May 30, 2011

The Memory of Love - Aminatta Forna

Each book I read from the Orange Prize shortlist for 2011 just seems to improve on the last. The Memory of Love is no exception and I think it has now become my favourite read from the list. Not only has it been shortlisted for the Orange Prize this year but The Memory of Love was also recently named as the winner of the Commonwealth Writers' Prize and I was lucky enough to hear Aminatta Forna speak at the Sydney Writers' Festival a couple of weeks ago - not only about this book but more broadly about the life she has led as a fighter for rights for the country in which she grew up, Sierra Leone.

The Memory of Love is set in a nameless African country although it is a country that resembles Sierra Leone in many ways - it is a country that has been consumed by war and trauma and the effects that has left on its people are indelible. The book has three main characters (although a fourth character that connects these three could also be counted as "main") and is told in alternating chapters that are narrated by the different characters - this is done in a seamless way - you always know where you are as the reader in terms of the structure of the story.
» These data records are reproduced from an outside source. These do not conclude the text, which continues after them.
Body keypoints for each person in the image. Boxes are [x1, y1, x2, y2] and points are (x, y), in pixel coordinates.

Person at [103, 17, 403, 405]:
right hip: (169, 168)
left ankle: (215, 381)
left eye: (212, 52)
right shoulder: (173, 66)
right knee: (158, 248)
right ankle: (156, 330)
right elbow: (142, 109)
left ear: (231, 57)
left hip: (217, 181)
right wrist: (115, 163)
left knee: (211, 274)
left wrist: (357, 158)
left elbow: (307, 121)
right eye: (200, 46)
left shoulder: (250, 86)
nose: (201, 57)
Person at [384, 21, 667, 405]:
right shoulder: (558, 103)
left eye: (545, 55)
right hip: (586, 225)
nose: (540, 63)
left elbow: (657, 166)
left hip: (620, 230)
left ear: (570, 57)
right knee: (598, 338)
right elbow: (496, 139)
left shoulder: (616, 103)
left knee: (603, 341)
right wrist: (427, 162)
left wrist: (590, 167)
Adrian Lockheart is an English psychologist who is running away from a life with his wife and child in the UK which he no longer feels connected to. He has arrived in Africa with a rather aimless goal of "doing good" - he is passionate and committed but to what exactly he is not sure. Through his work in the local hospital Adrian meets and becomes friends with a local surgeon, Kai Mansaray - another man deeply committed to his work but also using it as a way to escape from personal memories and pain. One of Adrian's patients is an elderly man, Elias Cole, dying of an incurable lung disease and wanting to talk to an empathic stranger about his past life and decisions he has made that still play on his conscience.
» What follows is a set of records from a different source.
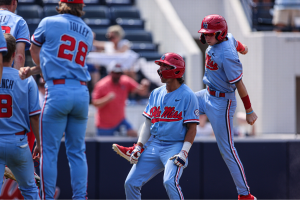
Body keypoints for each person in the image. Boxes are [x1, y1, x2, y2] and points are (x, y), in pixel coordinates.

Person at [113, 15, 257, 200]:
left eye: (211, 34)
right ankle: (139, 147)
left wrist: (249, 110)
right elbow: (235, 41)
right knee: (170, 109)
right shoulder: (226, 39)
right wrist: (244, 49)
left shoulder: (226, 54)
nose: (207, 37)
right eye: (205, 33)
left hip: (223, 101)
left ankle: (244, 194)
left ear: (220, 34)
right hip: (207, 94)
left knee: (227, 150)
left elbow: (239, 84)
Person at [18, 0, 93, 199]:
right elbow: (67, 62)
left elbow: (36, 51)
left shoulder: (49, 22)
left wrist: (35, 67)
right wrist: (36, 70)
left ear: (61, 4)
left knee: (48, 152)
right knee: (77, 153)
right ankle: (80, 197)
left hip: (58, 90)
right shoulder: (87, 31)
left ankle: (47, 197)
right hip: (82, 92)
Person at [120, 52, 199, 200]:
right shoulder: (156, 93)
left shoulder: (188, 95)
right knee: (130, 183)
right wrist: (139, 146)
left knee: (170, 181)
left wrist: (184, 152)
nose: (160, 71)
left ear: (176, 70)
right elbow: (148, 122)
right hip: (154, 144)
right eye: (160, 67)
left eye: (164, 67)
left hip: (174, 146)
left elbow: (192, 128)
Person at [0, 33, 40, 199]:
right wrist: (39, 142)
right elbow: (34, 117)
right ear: (14, 53)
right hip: (19, 143)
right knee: (30, 190)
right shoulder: (26, 78)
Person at [92, 61, 149, 137]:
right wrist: (107, 99)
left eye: (119, 73)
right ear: (110, 72)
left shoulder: (125, 81)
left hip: (120, 121)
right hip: (104, 125)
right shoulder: (101, 85)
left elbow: (141, 91)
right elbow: (95, 103)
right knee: (105, 147)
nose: (117, 75)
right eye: (115, 72)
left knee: (134, 136)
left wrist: (144, 84)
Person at [0, 0, 31, 69]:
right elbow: (19, 57)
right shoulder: (19, 21)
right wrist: (15, 78)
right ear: (14, 2)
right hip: (8, 72)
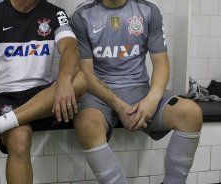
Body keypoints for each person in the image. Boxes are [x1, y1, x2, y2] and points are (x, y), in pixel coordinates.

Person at [0, 0, 87, 183]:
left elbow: (69, 48)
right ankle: (4, 122)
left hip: (39, 96)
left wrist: (65, 81)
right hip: (0, 96)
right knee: (19, 136)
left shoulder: (55, 13)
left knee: (80, 79)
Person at [67, 0, 202, 183]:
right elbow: (86, 75)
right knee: (86, 124)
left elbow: (161, 63)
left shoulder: (148, 10)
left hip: (139, 90)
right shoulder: (81, 15)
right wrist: (119, 106)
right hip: (98, 95)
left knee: (191, 113)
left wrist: (152, 100)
I can not praise this book and the impact it has on me as a reader highly enough. The themes of trauma, memory, love, betrayal and connection are portrayed so well and so passionately I felt as though I knew these characters inside and out. The impact of trauma on an individual, a family and a community is also a powerful part of this book - one that had me in tears at several places. If you have not read this book already I would certainly recommend that you do - it is a book that I will be passing on to all of my friends.